Лев Лосев, чья книга «Иосиф Бродский» ныне издана в серии «Жизнь замечательных людей», был другом Бродского на протяжении многих лет (сперва в России, потом и в Америке), соответственно исчисленные выше проблемы не могли не переживаться им с особенной остротой. Но в том и дело, что «общие правила» (трудно писать о поэте, о современнике, о друге) в иных случаях не то чтобы отменяются, но обретают качественно новый смысл. Да, трудно, но в одолении этой трудности, в исполнении того, что стало твоим долгом, в высоком служении истине (неотделимой от верности дружеству и любви к поэзии) — счастье.

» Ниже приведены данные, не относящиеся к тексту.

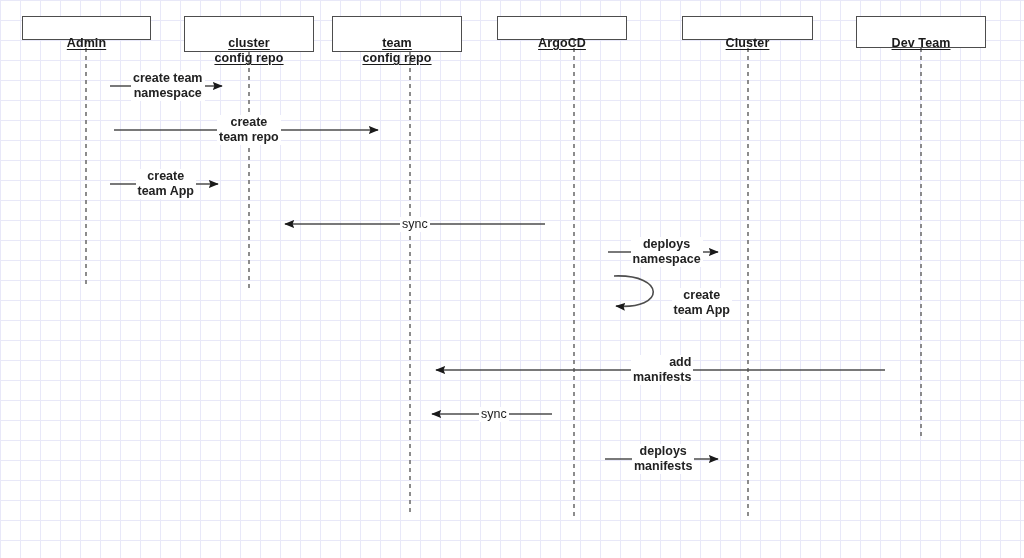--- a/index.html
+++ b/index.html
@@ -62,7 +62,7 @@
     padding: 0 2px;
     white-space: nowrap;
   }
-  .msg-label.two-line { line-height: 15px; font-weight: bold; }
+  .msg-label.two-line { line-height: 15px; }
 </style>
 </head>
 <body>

Лосев дал своей книге подзаголовок, что не предполагается каноном «ЖЗЛ», но зато настраивает читателя на должный лад. Нам представлен «опыт литературной биографии», в котором «жизнь» подчинена «поэзии», а сосредоточенность автора на поэзии (не только Бродского!) позволяет увидеть жизнь поэта вне «героических» мифов и бульварных сплетен. Лосев не пишет прямо о своей убежденности в том, что поэт — это непременно крупный человек, но без этого чувства, без этой долгой мысли, без этой веры (которую принято считать простодушной) его книга была бы совсем другой. Вернее, не было бы ни книги о Бродском, ни самого Лосева — тонкого и эрудированного филолога, интеллектуала, всерьез, а не по случаю обдумывающего философские коллизии и трагические парадоксы истории, памятливого мемуариста, умеющего передать «дух времени» и обходящегося без столь распространенного высокомерного умствования, сытого презрения к «глупому» прошлому, человека по-настоящему доброжелательного и тактичного (чья доброта, однако, не соскальзывает в равнодушное всепрощение, а корректность не дрейфует к лицемерию) и, что важнее всего, большого поэта.

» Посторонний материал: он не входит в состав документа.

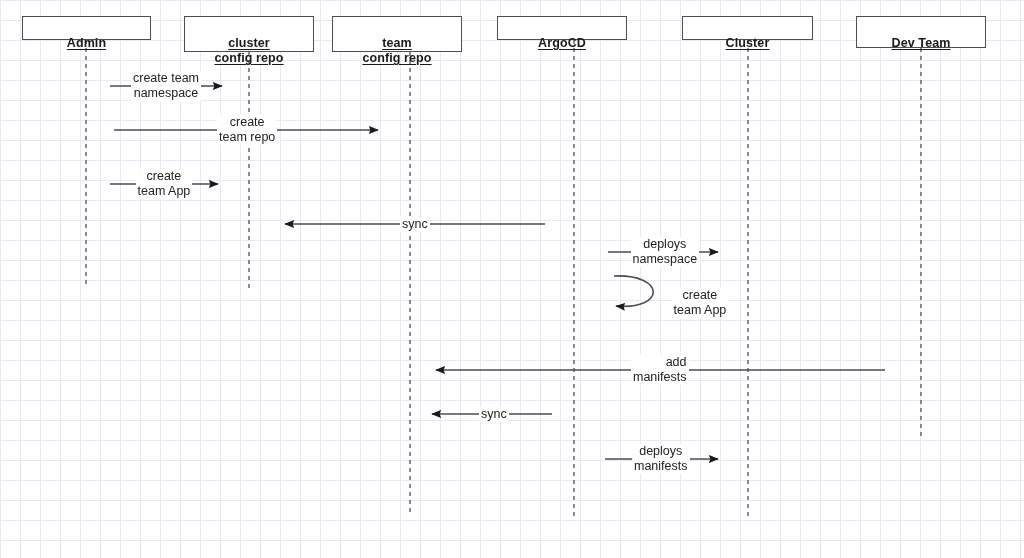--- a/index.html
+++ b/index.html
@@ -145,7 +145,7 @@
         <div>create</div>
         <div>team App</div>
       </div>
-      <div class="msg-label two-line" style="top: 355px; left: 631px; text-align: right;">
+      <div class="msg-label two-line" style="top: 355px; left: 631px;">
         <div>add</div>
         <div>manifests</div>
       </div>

Сделаю бестактную (но, честное слово, вовсе не провокационную) оговорку. Я люблю поэта Лосева гораздо больше, чем поэта Бродского (хотя и понимаю, сколь многим Лосев Бродскому обязан). И мне кажется, что именно поэтический дар и жизненный опыт поэта (все-таки совсем иной, чем у нас с вами!) позволили Лосеву так спокойно, ясно и сердечно рассказать о трагическом мироощущении Бродского, позволили увидеть за деревьями — лес, за сцеплением горьких сюжетов — судьбу.

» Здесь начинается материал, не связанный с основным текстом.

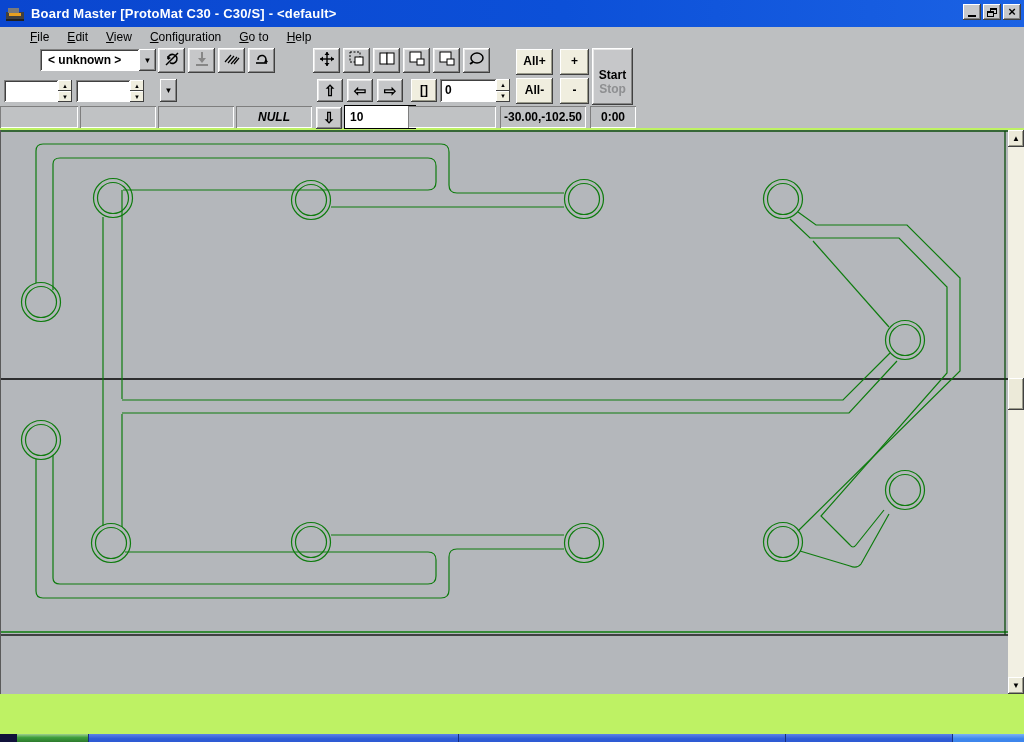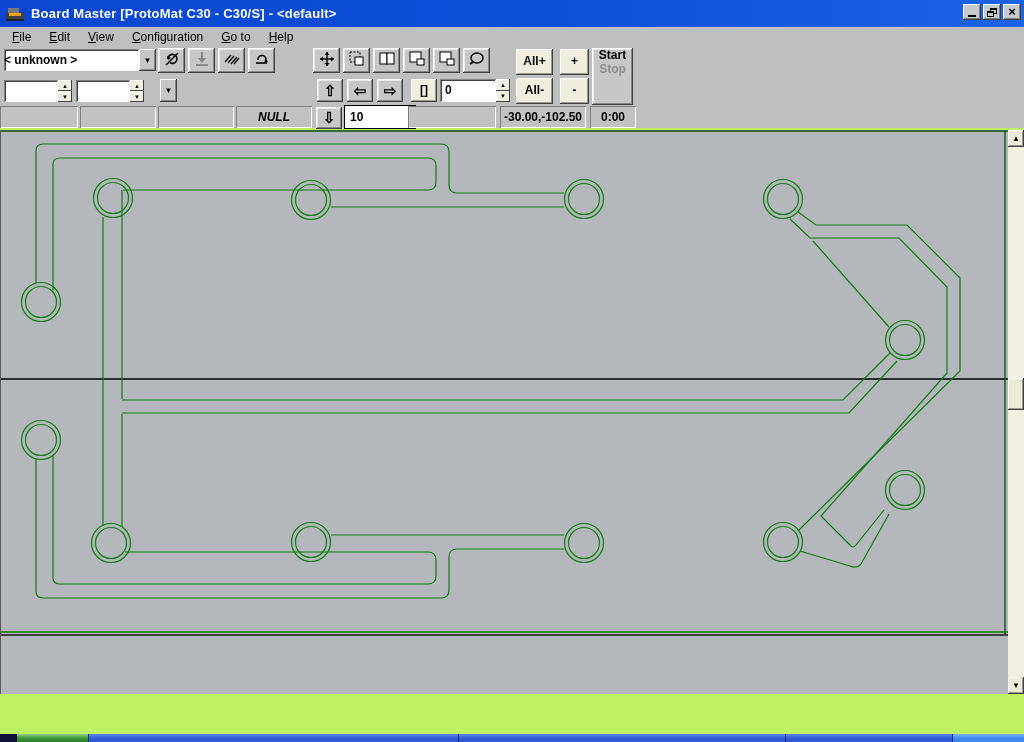--- a/index.html
+++ b/index.html
@@ -25,7 +25,7 @@
 
   
   #menubar { position:absolute; left:0; top:27px; width:1024px; height:20px; background:#bdbfc1;
-    display:flex; align-items:center; padding-left:3px; }
+    display:flex; align-items:center; padding-left:21px; }
   .menu-item { padding:2px 9px; color:#000; }
   .menu-item u { text-decoration:underline; }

Всякий поэт — чудо, которое невозможно вывести из «обстоятельств». Но можно попытаться понять, как эти самые «обстоятельства», преломляясь в сознании поэта и воздействуя на зримый ход его жизни, претворяются в чудо — становятся вещим словом, новым свидетельством о мире и последней правдой о творящей личности. Лосев пишет не о Ленинграде, еврействе, советской школе, геологических партиях, русской и европейской поэзии, благословении Ахматовой, травле, любовном треугольнике, психушке, суде, ссылке, литературном быте, эмиграции, профессорстве, мировой славе, Нобелевской премии, глобальных политических сдвигах рубежа 1980–90-х, агрессии недуга и позднем семейном счастье, а о том, как все это (и, разумеется, много что еще) проходило сквозь сердце поэта. Не о том, как «жизнь» (в широком диапазоне — от семьи до охранки, от питерских задворок до «мира без границ», от великих старших современников до нерадивых американских студентов) формировала Бродского, а о том, как воля и дар высекали из «жизни» искру слова, как «факты» становились частями поэтической речи.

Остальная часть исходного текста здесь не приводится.